:: SUPPLIED RECORDS
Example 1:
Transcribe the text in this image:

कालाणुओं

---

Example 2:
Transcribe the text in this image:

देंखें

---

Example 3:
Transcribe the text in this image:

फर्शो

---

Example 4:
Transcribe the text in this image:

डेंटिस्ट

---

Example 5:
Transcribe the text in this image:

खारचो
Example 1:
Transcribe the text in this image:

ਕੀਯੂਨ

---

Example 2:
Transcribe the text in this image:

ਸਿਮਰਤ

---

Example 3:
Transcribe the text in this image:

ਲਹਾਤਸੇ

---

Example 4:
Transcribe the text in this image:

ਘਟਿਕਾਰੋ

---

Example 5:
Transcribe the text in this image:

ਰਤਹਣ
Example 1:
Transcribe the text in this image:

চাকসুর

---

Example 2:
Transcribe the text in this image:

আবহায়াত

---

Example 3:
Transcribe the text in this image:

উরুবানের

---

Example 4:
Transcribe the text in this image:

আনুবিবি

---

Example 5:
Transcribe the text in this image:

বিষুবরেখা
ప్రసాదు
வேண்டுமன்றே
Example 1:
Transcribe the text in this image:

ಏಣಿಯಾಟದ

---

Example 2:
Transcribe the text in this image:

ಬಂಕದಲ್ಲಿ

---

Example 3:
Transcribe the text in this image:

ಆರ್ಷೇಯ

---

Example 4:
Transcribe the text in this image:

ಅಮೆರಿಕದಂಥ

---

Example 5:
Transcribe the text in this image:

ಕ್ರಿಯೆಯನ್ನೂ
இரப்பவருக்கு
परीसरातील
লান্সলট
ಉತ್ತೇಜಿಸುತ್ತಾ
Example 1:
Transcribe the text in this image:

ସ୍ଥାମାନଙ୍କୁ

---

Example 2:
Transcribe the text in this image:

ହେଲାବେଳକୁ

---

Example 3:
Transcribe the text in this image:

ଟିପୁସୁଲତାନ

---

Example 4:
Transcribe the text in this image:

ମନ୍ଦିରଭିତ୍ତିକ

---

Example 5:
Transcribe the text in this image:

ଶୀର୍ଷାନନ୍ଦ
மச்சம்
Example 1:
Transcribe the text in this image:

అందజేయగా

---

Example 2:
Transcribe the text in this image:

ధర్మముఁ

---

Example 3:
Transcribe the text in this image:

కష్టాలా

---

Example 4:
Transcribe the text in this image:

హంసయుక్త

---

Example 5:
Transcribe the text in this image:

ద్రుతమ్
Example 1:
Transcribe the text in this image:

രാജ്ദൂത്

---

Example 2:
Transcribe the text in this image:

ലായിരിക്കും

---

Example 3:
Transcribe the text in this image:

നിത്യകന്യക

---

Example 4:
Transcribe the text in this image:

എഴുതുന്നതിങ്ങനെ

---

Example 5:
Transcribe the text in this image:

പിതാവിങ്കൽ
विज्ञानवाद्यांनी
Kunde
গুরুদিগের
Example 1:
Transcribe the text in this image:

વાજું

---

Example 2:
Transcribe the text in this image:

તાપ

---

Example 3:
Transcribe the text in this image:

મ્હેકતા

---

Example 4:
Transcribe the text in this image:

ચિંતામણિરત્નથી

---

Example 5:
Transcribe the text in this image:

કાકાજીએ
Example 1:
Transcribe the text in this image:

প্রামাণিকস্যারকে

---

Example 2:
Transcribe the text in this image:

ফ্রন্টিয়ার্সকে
::::
_TASK OBJECTIVE:_
When you retype the entries above, keep every line identical to the source.

_YOUR RESPONSE:_
Example 1:
Transcribe the text in this image:

कालाणुओं

---

Example 2:
Transcribe the text in this image:

देंखें

---

Example 3:
Transcribe the text in this image:

फर्शो

---

Example 4:
Transcribe the text in this image:

डेंटिस्ट

---

Example 5:
Transcribe the text in this image:

खारचो
Example 1:
Transcribe the text in this image:

ਕੀਯੂਨ

---

Example 2:
Transcribe the text in this image:

ਸਿਮਰਤ

---

Example 3:
Transcribe the text in this image:

ਲਹਾਤਸੇ

---

Example 4:
Transcribe the text in this image:

ਘਟਿਕਾਰੋ

---

Example 5:
Transcribe the text in this image:

ਰਤਹਣ
Example 1:
Transcribe the text in this image:

চাকসুর

---

Example 2:
Transcribe the text in this image:

আবহায়াত

---

Example 3:
Transcribe the text in this image:

উরুবানের

---

Example 4:
Transcribe the text in this image:

আনুবিবি

---

Example 5:
Transcribe the text in this image:

বিষুবরেখা
ప్రసాదు
வேண்டுமன்றே
Example 1:
Transcribe the text in this image:

ಏಣಿಯಾಟದ

---

Example 2:
Transcribe the text in this image:

ಬಂಕದಲ್ಲಿ

---

Example 3:
Transcribe the text in this image:

ಆರ್ಷೇಯ

---

Example 4:
Transcribe the text in this image:

ಅಮೆರಿಕದಂಥ

---

Example 5:
Transcribe the text in this image:

ಕ್ರಿಯೆಯನ್ನೂ
இரப்பவருக்கு
परीसरातील
লান্সলট
ಉತ್ತೇಜಿಸುತ್ತಾ
Example 1:
Transcribe the text in this image:

ସ୍ଥାମାନଙ୍କୁ

---

Example 2:
Transcribe the text in this image:

ହେଲାବେଳକୁ

---

Example 3:
Transcribe the text in this image:

ଟିପୁସୁଲତାନ

---

Example 4:
Transcribe the text in this image:

ମନ୍ଦିରଭିତ୍ତିକ

---

Example 5:
Transcribe the text in this image:

ଶୀର୍ଷାନନ୍ଦ
மச்சம்
Example 1:
Transcribe the text in this image:

అందజేయగా

---

Example 2:
Transcribe the text in this image:

ధర్మముఁ

---

Example 3:
Transcribe the text in this image:

కష్టాలా

---

Example 4:
Transcribe the text in this image:

హంసయుక్త

---

Example 5:
Transcribe the text in this image:

ద్రుతమ్
Example 1:
Transcribe the text in this image:

രാജ്ദൂത്

---

Example 2:
Transcribe the text in this image:

ലായിരിക്കും

---

Example 3:
Transcribe the text in this image:

നിത്യകന്യക

---

Example 4:
Transcribe the text in this image:

എഴുതുന്നതിങ്ങനെ

---

Example 5:
Transcribe the text in this image:

പിതാവിങ്കൽ
विज्ञानवाद्यांनी
Kunde
গুরুদিগের
Example 1:
Transcribe the text in this image:

વાજું

---

Example 2:
Transcribe the text in this image:

તાપ

---

Example 3:
Transcribe the text in this image:

મ્હેકતા

---

Example 4:
Transcribe the text in this image:

ચિંતામણિરત્નથી

---

Example 5:
Transcribe the text in this image:

કાકાજીએ
Example 1:
Transcribe the text in this image:

প্রামাণিকস্যারকে

---

Example 2:
Transcribe the text in this image:

ফ্রন্টিয়ার্সকে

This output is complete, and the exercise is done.